リーダーの資質を問う、極めてシンプルな行動理由
このエピソード自体は決して大きなことではないが、たとえ自分がどんな立場であっても、自身の「肩書き」に囚われず、その時必要なことを自然にできるか、という姿勢がリーダーには問われる。そこにあるのは、「チームとして、より良い仕事をするために、自分が出来ることをやる」という極めてシンプルな行動理由ではないだろうか。
人は肩書きという「ラベル」が付けられると、「肩書き外」のことを自分の責務だと思えなくなる。
ある人に「新人」というラベルが付いていれば、雑務も重要な責務の一つであると暗黙のうちに捉えるが、「社長」というラベルが付いていればそうではないだろう。

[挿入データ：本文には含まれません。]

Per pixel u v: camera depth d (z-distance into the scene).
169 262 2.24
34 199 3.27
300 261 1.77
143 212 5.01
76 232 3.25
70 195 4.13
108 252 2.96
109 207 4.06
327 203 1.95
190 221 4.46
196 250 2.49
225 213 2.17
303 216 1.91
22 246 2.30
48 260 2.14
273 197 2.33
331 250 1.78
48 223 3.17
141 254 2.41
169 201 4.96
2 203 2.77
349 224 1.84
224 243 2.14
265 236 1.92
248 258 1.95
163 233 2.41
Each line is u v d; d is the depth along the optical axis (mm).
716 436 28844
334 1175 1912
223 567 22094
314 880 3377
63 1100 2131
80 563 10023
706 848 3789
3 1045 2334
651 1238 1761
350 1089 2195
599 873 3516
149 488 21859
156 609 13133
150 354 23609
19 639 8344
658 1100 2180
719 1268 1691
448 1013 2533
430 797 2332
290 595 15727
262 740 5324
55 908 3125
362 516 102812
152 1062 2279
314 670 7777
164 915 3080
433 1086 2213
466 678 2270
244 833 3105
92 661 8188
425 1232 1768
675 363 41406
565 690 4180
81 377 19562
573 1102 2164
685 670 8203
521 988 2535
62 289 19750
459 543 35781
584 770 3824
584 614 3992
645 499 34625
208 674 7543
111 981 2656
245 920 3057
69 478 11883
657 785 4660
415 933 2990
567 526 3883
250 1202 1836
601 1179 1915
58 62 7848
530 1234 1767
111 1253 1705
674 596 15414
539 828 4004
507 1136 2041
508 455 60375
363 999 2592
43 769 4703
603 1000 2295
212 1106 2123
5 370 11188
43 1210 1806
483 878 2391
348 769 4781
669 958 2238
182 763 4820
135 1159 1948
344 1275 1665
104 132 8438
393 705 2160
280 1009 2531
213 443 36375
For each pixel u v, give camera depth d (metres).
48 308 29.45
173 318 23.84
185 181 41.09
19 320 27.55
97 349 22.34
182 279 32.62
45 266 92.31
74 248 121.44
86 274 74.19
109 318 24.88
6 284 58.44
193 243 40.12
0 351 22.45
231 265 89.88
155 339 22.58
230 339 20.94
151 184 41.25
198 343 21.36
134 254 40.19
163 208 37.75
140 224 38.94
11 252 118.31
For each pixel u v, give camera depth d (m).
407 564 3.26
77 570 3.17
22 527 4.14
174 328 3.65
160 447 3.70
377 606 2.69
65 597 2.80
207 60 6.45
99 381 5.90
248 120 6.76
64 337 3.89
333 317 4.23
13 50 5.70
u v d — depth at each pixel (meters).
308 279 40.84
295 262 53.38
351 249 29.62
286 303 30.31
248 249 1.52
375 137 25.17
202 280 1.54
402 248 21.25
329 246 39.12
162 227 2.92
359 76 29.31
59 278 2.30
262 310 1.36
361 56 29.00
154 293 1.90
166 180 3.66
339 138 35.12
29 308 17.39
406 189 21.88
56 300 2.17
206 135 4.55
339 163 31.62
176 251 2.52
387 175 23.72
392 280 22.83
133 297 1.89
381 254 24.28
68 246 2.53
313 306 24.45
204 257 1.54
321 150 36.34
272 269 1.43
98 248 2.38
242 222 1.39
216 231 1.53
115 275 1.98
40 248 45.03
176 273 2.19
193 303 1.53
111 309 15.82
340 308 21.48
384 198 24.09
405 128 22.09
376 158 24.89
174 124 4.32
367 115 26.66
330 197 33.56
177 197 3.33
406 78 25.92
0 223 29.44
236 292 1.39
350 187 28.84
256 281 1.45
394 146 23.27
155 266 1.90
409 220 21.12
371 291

しかし前述のように、内村は「肩書き外」のことを当たり前にやる。
他人の立場やポジションにニュートラルであるがゆえに、自分自身の立場も「変更可能」なニュートラルなものにできている。
例えば、クライアントに向けたプレゼンの戦略を組み立て、周囲の部下に指示を出している上司がいる。そんな彼が、コピー用紙の補充や休憩時のコーヒー出しを特に何も言わずにしてくれていたら、そんな姿を見た周りの部下や後輩はどう思うだろうか。

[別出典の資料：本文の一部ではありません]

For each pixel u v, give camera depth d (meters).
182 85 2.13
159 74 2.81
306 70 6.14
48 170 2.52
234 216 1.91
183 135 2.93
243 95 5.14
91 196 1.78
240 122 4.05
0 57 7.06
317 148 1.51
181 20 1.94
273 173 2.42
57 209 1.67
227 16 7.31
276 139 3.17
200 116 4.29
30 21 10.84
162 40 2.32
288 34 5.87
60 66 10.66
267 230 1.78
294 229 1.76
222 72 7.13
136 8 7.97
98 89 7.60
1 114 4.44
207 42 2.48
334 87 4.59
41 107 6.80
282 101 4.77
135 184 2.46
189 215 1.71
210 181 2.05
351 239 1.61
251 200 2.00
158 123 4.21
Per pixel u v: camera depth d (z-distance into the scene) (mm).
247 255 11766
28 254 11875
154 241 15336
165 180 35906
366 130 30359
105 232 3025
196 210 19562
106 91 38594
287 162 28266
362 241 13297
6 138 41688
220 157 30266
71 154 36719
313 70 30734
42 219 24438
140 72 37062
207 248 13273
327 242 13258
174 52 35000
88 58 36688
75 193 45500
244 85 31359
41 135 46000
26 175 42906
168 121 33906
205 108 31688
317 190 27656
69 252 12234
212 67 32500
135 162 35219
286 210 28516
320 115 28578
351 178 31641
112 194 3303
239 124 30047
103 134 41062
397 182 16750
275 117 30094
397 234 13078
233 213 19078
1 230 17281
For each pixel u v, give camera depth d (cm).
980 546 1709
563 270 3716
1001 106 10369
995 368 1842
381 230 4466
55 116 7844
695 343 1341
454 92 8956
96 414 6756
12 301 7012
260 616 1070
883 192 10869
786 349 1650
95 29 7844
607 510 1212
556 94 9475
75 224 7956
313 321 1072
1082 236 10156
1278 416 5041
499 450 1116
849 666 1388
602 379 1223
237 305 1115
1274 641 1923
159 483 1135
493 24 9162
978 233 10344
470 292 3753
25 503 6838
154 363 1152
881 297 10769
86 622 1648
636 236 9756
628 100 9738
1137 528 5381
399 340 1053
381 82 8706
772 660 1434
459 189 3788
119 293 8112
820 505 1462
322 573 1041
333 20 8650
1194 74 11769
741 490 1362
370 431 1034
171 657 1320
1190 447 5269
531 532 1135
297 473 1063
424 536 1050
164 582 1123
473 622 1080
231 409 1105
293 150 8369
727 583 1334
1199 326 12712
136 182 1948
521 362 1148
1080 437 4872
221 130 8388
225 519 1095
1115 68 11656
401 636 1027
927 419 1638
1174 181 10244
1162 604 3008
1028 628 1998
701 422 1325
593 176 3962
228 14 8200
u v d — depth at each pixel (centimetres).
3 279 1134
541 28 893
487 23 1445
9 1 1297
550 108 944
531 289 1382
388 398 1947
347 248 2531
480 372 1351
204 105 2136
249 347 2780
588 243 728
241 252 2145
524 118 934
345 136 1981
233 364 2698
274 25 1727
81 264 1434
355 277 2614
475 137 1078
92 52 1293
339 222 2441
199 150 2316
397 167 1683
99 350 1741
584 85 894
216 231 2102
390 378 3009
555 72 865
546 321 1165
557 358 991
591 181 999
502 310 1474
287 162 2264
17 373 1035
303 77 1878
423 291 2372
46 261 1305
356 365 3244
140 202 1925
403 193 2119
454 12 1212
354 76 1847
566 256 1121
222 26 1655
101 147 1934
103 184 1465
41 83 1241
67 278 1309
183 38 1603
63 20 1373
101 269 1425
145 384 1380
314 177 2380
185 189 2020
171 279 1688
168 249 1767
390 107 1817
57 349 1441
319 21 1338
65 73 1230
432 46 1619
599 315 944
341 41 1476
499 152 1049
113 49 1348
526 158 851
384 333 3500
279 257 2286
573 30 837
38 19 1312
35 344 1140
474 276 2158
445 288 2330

大会議室での会議終わり、机や椅子の位置をもとに戻す作業をリーダーが率先してやってくれていたらどう感じるだろうか。
世間一般では若手社員に任せてもいいようなことを、自ら進んでやっている姿は、たとえ一つ一つは小さなことであっても、それが当たり前のことであっても、その積み重ねがリーダーへの好意を生み出す。
このように「リーダー」という存在がその肩書き外のことを当たり前のようにやる姿勢は、部下や後輩が「尽くしたくなる」動機となる。